Task input >>
+++++

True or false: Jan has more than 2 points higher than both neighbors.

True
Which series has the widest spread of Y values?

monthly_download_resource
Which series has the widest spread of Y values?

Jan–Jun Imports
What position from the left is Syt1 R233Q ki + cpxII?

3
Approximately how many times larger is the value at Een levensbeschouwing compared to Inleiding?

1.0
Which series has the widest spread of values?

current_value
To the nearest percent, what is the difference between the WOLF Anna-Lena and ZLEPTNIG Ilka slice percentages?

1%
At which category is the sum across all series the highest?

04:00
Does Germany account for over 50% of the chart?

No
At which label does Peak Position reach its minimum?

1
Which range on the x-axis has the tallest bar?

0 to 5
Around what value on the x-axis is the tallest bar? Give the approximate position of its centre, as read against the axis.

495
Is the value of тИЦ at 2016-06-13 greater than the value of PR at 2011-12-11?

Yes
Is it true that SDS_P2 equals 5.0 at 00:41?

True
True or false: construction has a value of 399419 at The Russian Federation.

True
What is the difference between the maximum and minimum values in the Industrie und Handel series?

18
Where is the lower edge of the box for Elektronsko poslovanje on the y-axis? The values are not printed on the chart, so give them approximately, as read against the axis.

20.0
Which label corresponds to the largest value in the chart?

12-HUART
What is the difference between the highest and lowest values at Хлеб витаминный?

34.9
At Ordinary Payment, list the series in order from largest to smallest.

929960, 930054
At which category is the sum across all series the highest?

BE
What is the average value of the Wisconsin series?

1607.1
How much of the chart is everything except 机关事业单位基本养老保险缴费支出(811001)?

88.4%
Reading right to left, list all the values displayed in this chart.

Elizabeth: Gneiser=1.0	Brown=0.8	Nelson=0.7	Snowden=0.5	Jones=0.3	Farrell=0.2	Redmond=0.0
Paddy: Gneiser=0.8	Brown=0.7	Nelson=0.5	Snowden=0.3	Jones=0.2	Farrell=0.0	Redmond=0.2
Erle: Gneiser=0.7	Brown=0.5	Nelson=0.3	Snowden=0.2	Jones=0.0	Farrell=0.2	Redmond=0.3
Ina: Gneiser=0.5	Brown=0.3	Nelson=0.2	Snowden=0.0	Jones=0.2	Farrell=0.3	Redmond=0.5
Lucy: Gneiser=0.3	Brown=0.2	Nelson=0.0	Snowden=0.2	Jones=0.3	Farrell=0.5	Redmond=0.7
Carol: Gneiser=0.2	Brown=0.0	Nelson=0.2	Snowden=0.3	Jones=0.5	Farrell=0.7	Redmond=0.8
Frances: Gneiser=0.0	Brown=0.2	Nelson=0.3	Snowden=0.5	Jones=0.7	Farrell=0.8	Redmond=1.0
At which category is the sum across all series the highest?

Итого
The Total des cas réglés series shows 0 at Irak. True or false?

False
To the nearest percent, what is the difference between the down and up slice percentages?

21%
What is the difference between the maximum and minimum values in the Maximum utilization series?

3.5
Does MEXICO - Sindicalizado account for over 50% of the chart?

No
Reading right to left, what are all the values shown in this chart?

+++++

About this task >> Please repeat the rows above from the first line through the line containing "What position from", substituting "largest" for every "widest" and leaving everything else unchanged.

Solution for this problem >>
True or false: Jan has more than 2 points higher than both neighbors.

True
Which series has the largest spread of Y values?

monthly_download_resource
Which series has the largest spread of Y values?

Jan–Jun Imports
What position from the left is Syt1 R233Q ki + cpxII?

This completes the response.